En cette fin de siècle, tout le gotha européen vante les mérites de Biarritz, la station mondaine où ont séjourné l'Empereur Napoléon III et l'Impératrice Eugénie, la reine Victoria, la reine de Serbie. Ce n'est pourtant pas ce qui pousse Albert à visiter la station. En fait, il a lu que les meilleurs médecins anglais conseillent le climat de Biarritz à leurs patients atteints de bronchites, laryngites ou pharyngites. Pour se rendre-compte par lui-même des bienfaits de ce climat, il loue avec son épouse à M. Bellairs, ancien vice-consul de Grande-Bretagne à Biarritz, la villa Mouriscot, qui avait accueilli, quelques mois plus tôt, la reine Victoria.

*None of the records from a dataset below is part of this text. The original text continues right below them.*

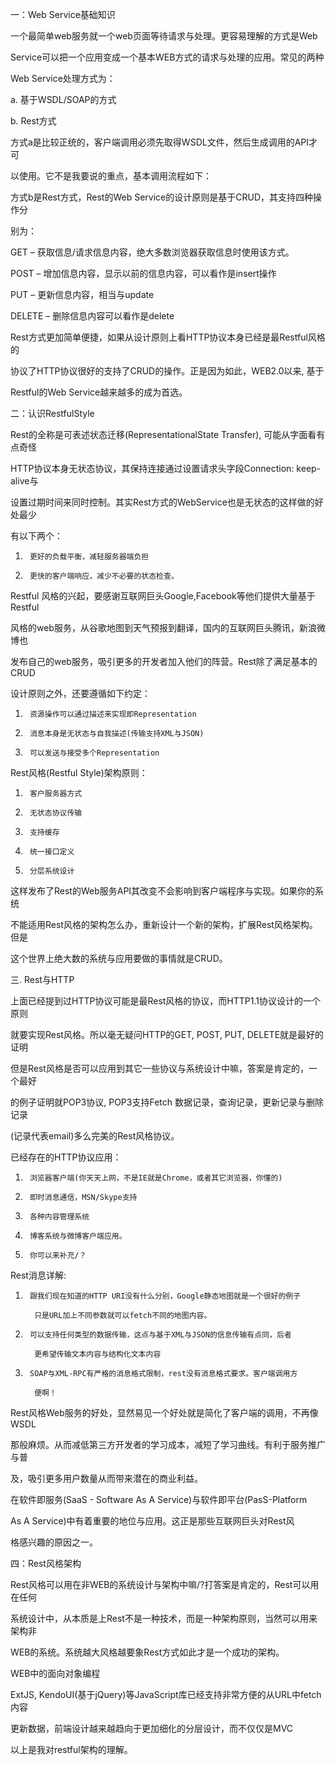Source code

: 一：Web Service基础知识

一个最简单web服务就一个web页面等待请求与处理。更容易理解的方式是Web 

Service可以把一个应用变成一个基本WEB方式的请求与处理的应用。常见的两种

Web Service处理方式为：

a.      基于WSDL/SOAP的方式

b.      Rest方式

方式a是比较正统的，客户端调用必须先取得WSDL文件，然后生成调用的API才可

以使用。它不是我要说的重点，基本调用流程如下：



方式b是Rest方式，Rest的Web Service的设计原则是基于CRUD，其支持四种操作分

别为：

GET – 获取信息/请求信息内容，绝大多数浏览器获取信息时使用该方式。

POST – 增加信息内容，显示以前的信息内容，可以看作是insert操作

PUT – 更新信息内容，相当与update

DELETE – 删除信息内容可以看作是delete

 

Rest方式更加简单便捷，如果从设计原则上看HTTP协议本身已经是最Restful风格的

协议了HTTP协议很好的支持了CRUD的操作。正是因为如此，WEB2.0以来, 基于

Restful的Web Service越来越多的成为首选。

 

二：认识RestfulStyle

Rest的全称是可表述状态迁移(RepresentationalState Transfer), 可能从字面看有点奇怪

HTTP协议本身无状态协议，其保持连接通过设置请求头字段Connection: keep-alive与

设置过期时间来同时控制。其实Rest方式的WebService也是无状态的这样做的好处最少

有以下两个：

1.      更好的负载平衡，减轻服务器端负担

2.      更快的客户端响应，减少不必要的状态检查。

 

Restful 风格的兴起，要感谢互联网巨头Google,Facebook等他们提供大量基于Restful

风格的web服务，从谷歌地图到天气预报到翻译，国内的互联网巨头腾讯，新浪微博也

发布自己的web服务，吸引更多的开发者加入他们的阵营。Rest除了满足基本的CRUD

设计原则之外，还要遵循如下约定：

1.      资源操作可以通过描述来实现即Representation

2.      消息本身是无状态与自我描述(传输支持XML与JSON)

3.      可以发送与接受多个Representation

 

Rest风格(Restful Style)架构原则：

1.      客户服务器方式

2.      无状态协议传输

3.      支持缓存

4.      统一接口定义

5.      分层系统设计

这样发布了Rest的Web服务API其改变不会影响到客户端程序与实现。如果你的系统

不能适用Rest风格的架构怎么办，重新设计一个新的架构，扩展Rest风格架构。但是

这个世界上绝大数的系统与应用要做的事情就是CRUD。

 

三. Rest与HTTP

上面已经提到过HTTP协议可能是最Rest风格的协议，而HTTP1.1协议设计的一个原则

就要实现Rest风格。所以毫无疑问HTTP的GET, POST, PUT, DELETE就是最好的证明

但是Rest风格是否可以应用到其它一些协议与系统设计中嘛，答案是肯定的，一个最好

的例子证明就POP3协议, POP3支持Fetch 数据记录，查询记录，更新记录与删除记录

(记录代表email)多么完美的Rest风格协议。



已经存在的HTTP协议应用：

1.      浏览器客户端(你天天上网，不是IE就是Chrome，或者其它浏览器，你懂的)

2.      即时消息通信，MSN/Skype支持

3.      各种内容管理系统

4.      博客系统与微博客户端应用。

5.      你可以来补充/？

 

Rest消息详解:

1.      跟我们现在知道的HTTP URI没有什么分别，Google静态地图就是一个很好的例子

         只是URL加上不同参数就可以fetch不同的地图内容。

2.      可以支持任何类型的数据传输，这点与基于XML与JSON的信息传输有点同，后者

         更希望传输文本内容与结构化文本内容

3.      SOAP与XML-RPC有严格的消息格式限制，rest没有消息格式要求。客户端调用方

         便啊！

 

Rest风格Web服务的好处，显然易见一个好处就是简化了客户端的调用，不再像WSDL

那般麻烦。从而减低第三方开发者的学习成本，减短了学习曲线。有利于服务推广与普

及，吸引更多用户数量从而带来潜在的商业利益。

 

在软件即服务(SaaS - Software As A Service)与软件即平台(PasS-Platform 

As A Service)中有着重要的地位与应用。这正是那些互联网巨头对Rest风

格感兴趣的原因之一。

 

四：Rest风格架构

Rest风格可以用在非WEB的系统设计与架构中嘛/?打答案是肯定的，Rest可以用在任何

系统设计中，从本质是上Rest不是一种技术，而是一种架构原则，当然可以用来架构非

WEB的系统。系统越大风格越要象Rest方式如此才是一个成功的架构。

 

WEB中的面向对象编程

ExtJS, KendoUI(基于jQuery)等JavaScript库已经支持非常方便的从URL中fetch内容

更新数据，前端设计越来越趋向于更加细化的分层设计，而不仅仅是MVC


以上是我对restful架构的理解。
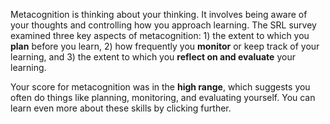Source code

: Metacognition is thinking about your thinking. It involves being aware of your thoughts and controlling how you approach learning. The SRL survey examined three key aspects of metacognition: 1) the extent to which you **plan** before you learn, 2) how frequently you **monitor** or keep track of your learning, and 3) the extent to which you **reflect on and evaluate** your learning. 

Your score for metacognition was in the **high range**, which suggests you often do things like planning, monitoring, and evaluating yourself. You can learn even more about these skills by clicking further.  

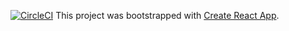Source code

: [![CircleCI](https://circleci.com/gh/sneakymaxy/QC_React.svg?style=svg)](https://circleci.com/gh/sneakymaxy/QC_React)
This project was bootstrapped with [Create React App](https://github.com/facebook/create-react-app).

Le baron et la baronne sont charmés par l'endroit et le climat. Albert remarque même plusieurs endroits où il aimerait s'installer, notamment une colline située entre la villa de la reine Nathalie de Serbie et le domaine de Françon du couple Pennington-Mellor. Biarritz a aussi fait un miracle : Delphine est enfin enceinte.
Au début de cette année 1890, il se rend à Paris, chez Aristide Cavallié-Coll pour soumettre au vieil homme un projet d'instrument qui dépasserait tout ce qui a déjà été réalisé pour un particulier : un orgue à usage profane ! Aristide Cavaillé-Coll reçoit l'ordre de concevoir un instrument autour duquel le baron fera construire une maison ! Le facteur d'orgues devra reprendre le meilleur des orgues de Sheffield, de Sainte-Clotilde, de Saint-Sulpice, de Notre-Dame-de-Paris et du Trocadéro et regrouper le tout en un seul instrument.
Dans le même temps, il charge maître Blaise, notaire à Biarritz, de lui trouver des terres dans sa région. Celui-ci lui proposera bientôt la colline déserte de Handia, au sud de la ville de Biarritz, au lieu-dit Ilbarritz. Or, c'est précisément sur ce lieu qu'Albert avait jeté son dévolu ! Au mois de septembre, Albert repart pour Biarritz, souhaitant rencontrer un architecte "hardi". Il rencontre alors l'architecte Gustave Huguenin et les consignes d'une collaboration sont établies : discrétion absolue, collaboration étroite entre Huguenin et Cavaillé-Collet, et interdiction de discuter les directives du facteur d'orgues. Il est seul car le 10 juillet 1890, Delphine a mis au monde René de l'Espée de Bongars et se repose. En même temps, Albert bouscule Aristide Cavaillé-Coll pour que l'orgue destiné maintenant à Ilbarritz soit terminé dans les ateliers de Paris, et Gustave Huguenin commence à travailler les plans de construction. Les rêves fous du baron peuvent enfin commencer.